No more Mimis.
20 August 2018
Alice Guy's US career produced relatively few really good films but Guy was a great searcher after ideas and would from time to time, as she had done in her French career, come up with a good one. It is excellent news for instance that her "race film" of 1912, A Fool and his Money has now been rediscoveerd and restored and let us hope that one day her In the Year 2000, a more sophisticated remake of her earlier Résultats du féminisme, will also be rediscovered. She has also a very good instinct for topical subjects. Her Making of an American Ciitizen, again 1912, if rather crudely presented, was a sharp-witted repsponse to the controversy over immigration tht preocupied the US in these years. Here similarly she has taken the subject of the "white plague", tuberculosis, a disease known thoughout history but considered in the nineteenth century to be the mal de siècle, and produced a typically modern account (cinema custiomarily allied itself with modernity in this way) that rejected the romantic fatalism of nineteenth-centiry accounts. It is clever idea to privilege her Frenchness - picked up by the Moving Picture World review - by a reference to the best known example, Murger's Scènes de la vie de Bohème, and, as it were, reverse the magnets. So it would be quite inappropriate for the girl to die in this film.

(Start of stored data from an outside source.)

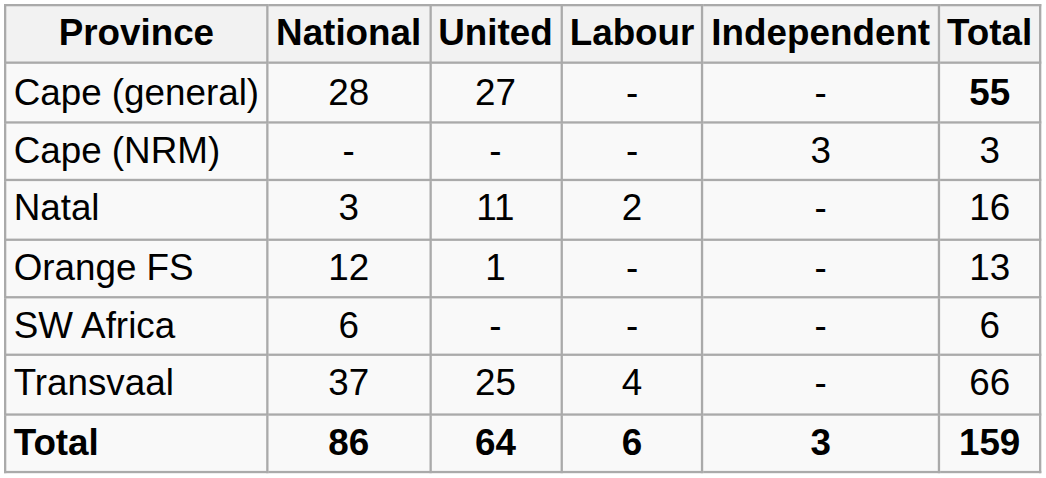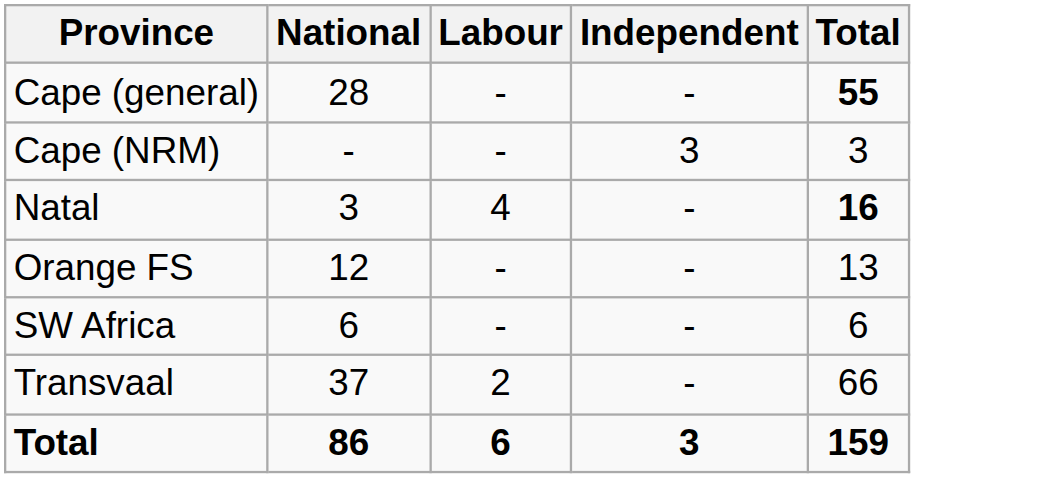- column: United | 27 | - | 11 | 1 | - | 25 | 64
Natal | Labour: 2 -> 4
Natal | Total: normal -> bold
Transvaal | Labour: 4 -> 2
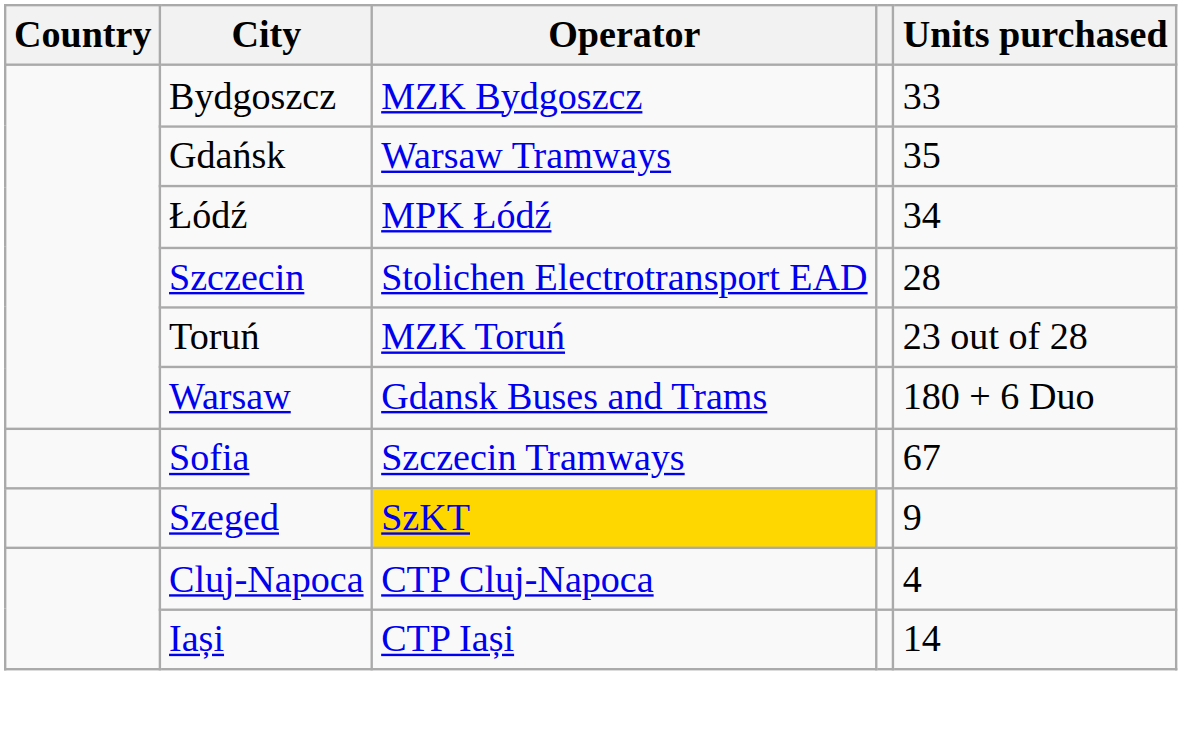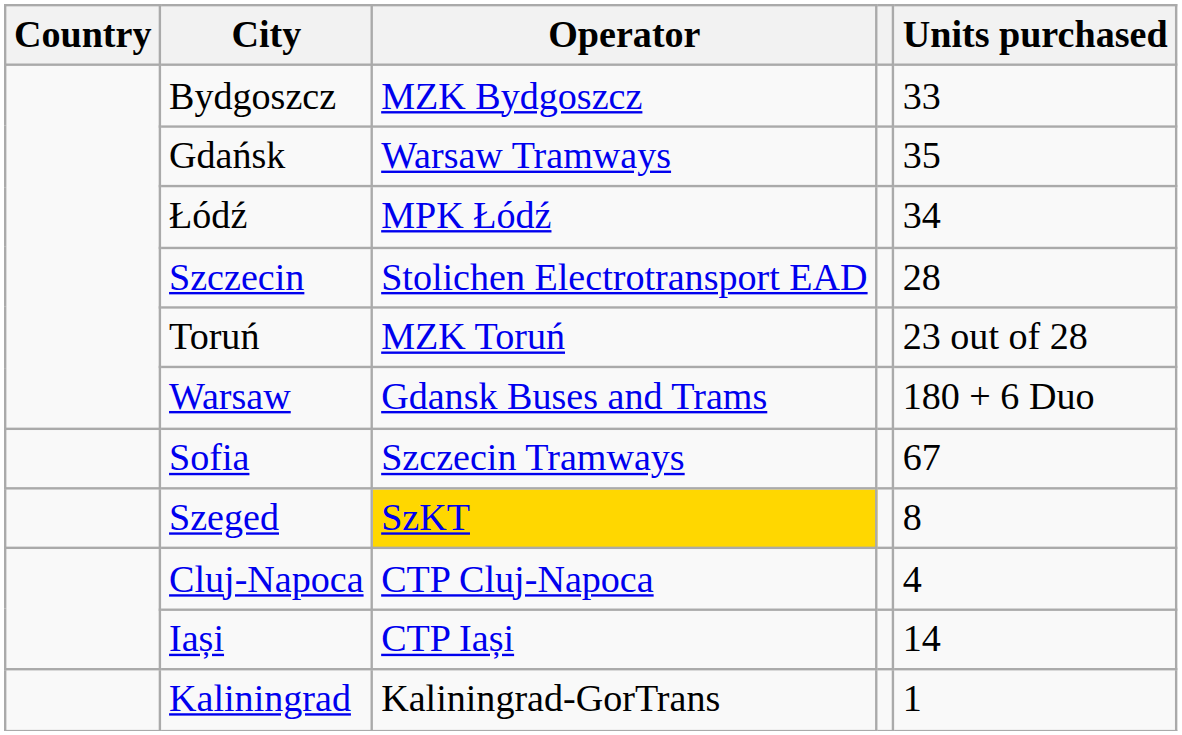Szeged | Units purchased: 9 -> 8
+ row: Kaliningrad | Kaliningrad-GorTrans | 1
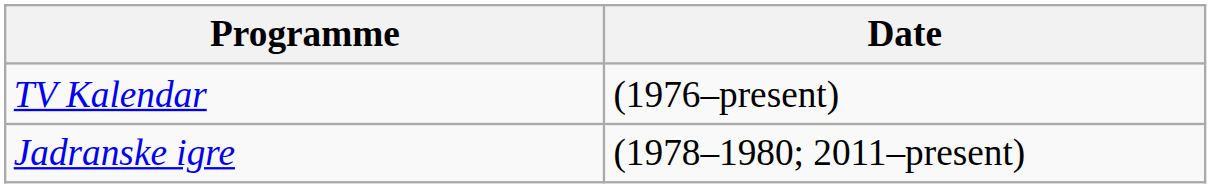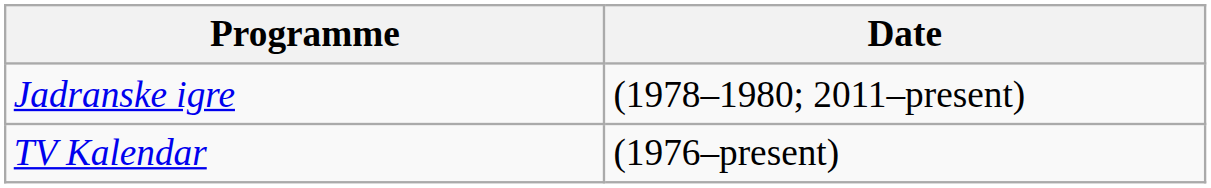rows swapped: TV Kalendar <-> Jadranske igre
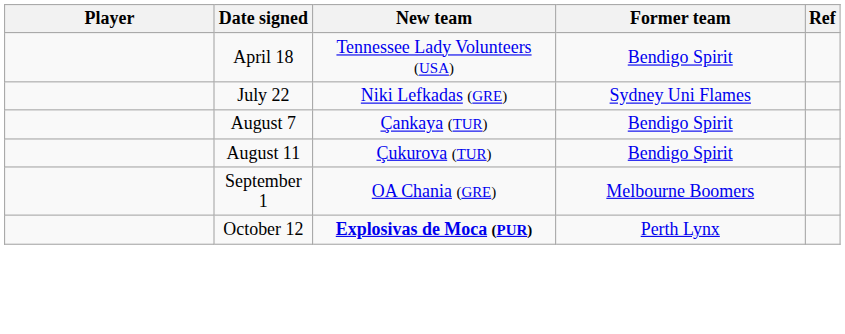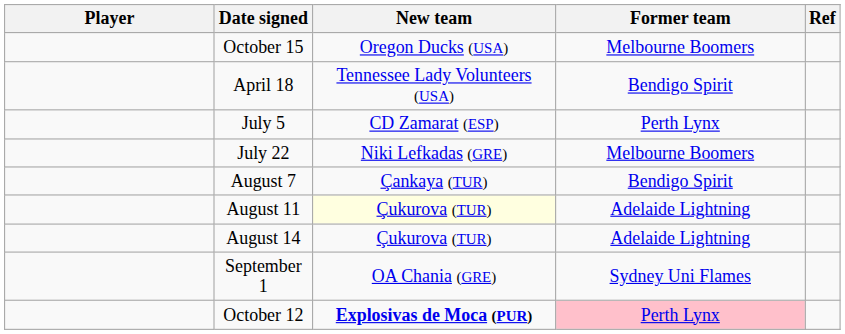+ row: October 15 | Oregon Ducks (USA) | Melbourne Boomers
+ row: July 5 | CD Zamarat (ESP) | Perth Lynx
July 22 | Former team: Sydney Uni Flames -> Melbourne Boomers
August 11 | New team: no background -> lightyellow background
August 11 | Former team: Bendigo Spirit -> Adelaide Lightning
+ row: August 14 | Çukurova (TUR) | Adelaide Lightning
September 1 | Former team: Melbourne Boomers -> Sydney Uni Flames
October 12 | Former team: no background -> pink background
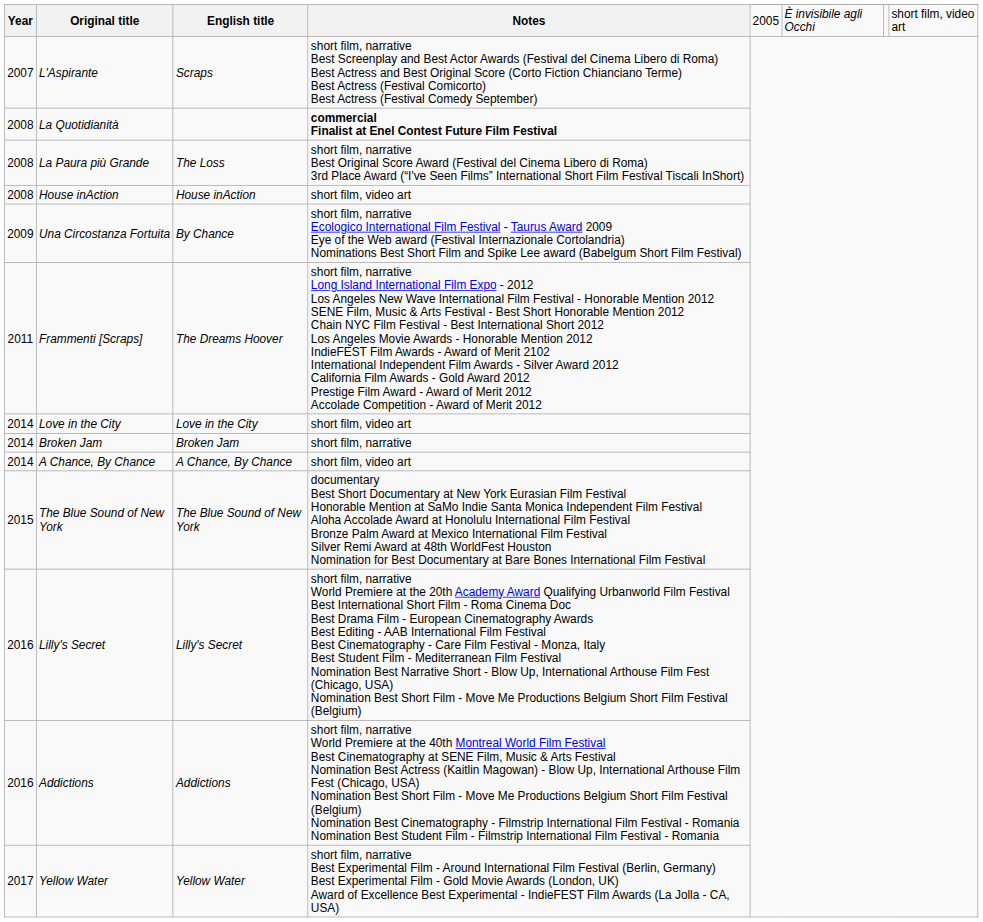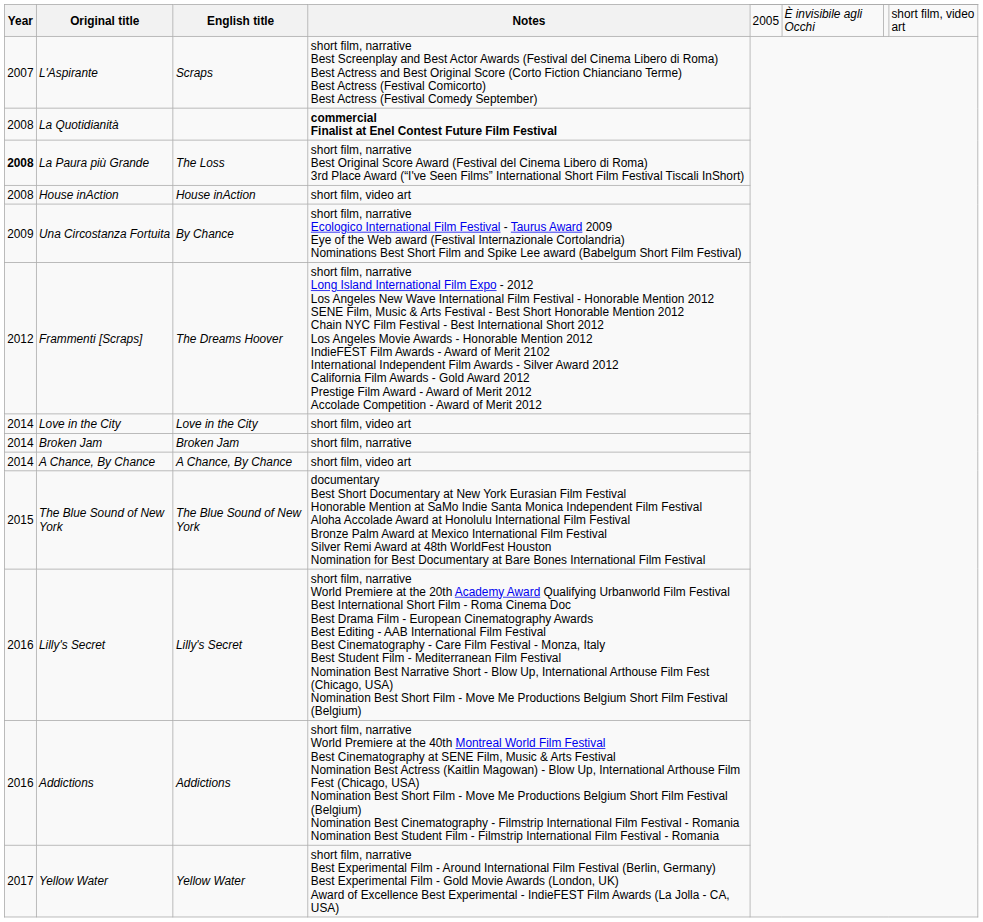La Paura più Grande | Year: normal -> bold
Frammenti [Scraps] | Year: 2011 -> 2012
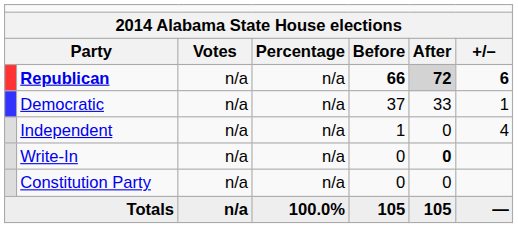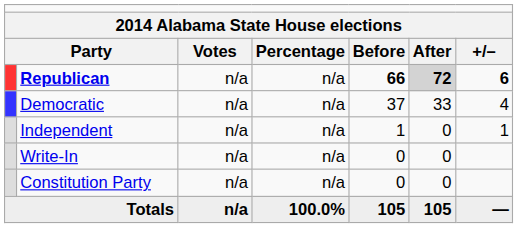Democratic | column 7: 1 -> 4
Independent | column 7: 4 -> 1
Write-In | column 6: bold -> normal
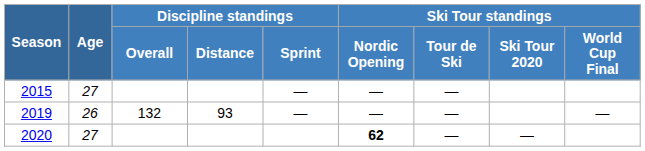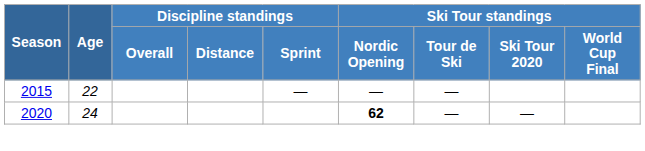2015 | Age: 27 -> 22
- row: 2019 | 26 | 132 | 93 | — | — | — | —
2020 | Age: 27 -> 24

While "the beautiful death" of Mimi is accepted as a fatality (an aspect even more strongly emphasised by the theatrical and operatic versions), here the doctor's fatalism is shown as being out of tune with the times when advances in medical understanding of tuberculosis and the establishment of specialised sanatoria were rendering it perfectly preventable and treatable (emphasised in a series of films of the subject made by Edison at this time for the in assoication with the National Association for the Study and Prevention of Tuberculosis). The "miracle cure" of Dr. Earle is a bit false and glib (again a rather typical crudity in Guy's deveopment of her ideas) and attracted criticism but unlike the Edison films (which were more or less public service films), this is intended more as a fable of outr time. No more Mimis. It also sows hw well Guy understood the optimistic US conviction about the value of progress and the "optional" nature of death.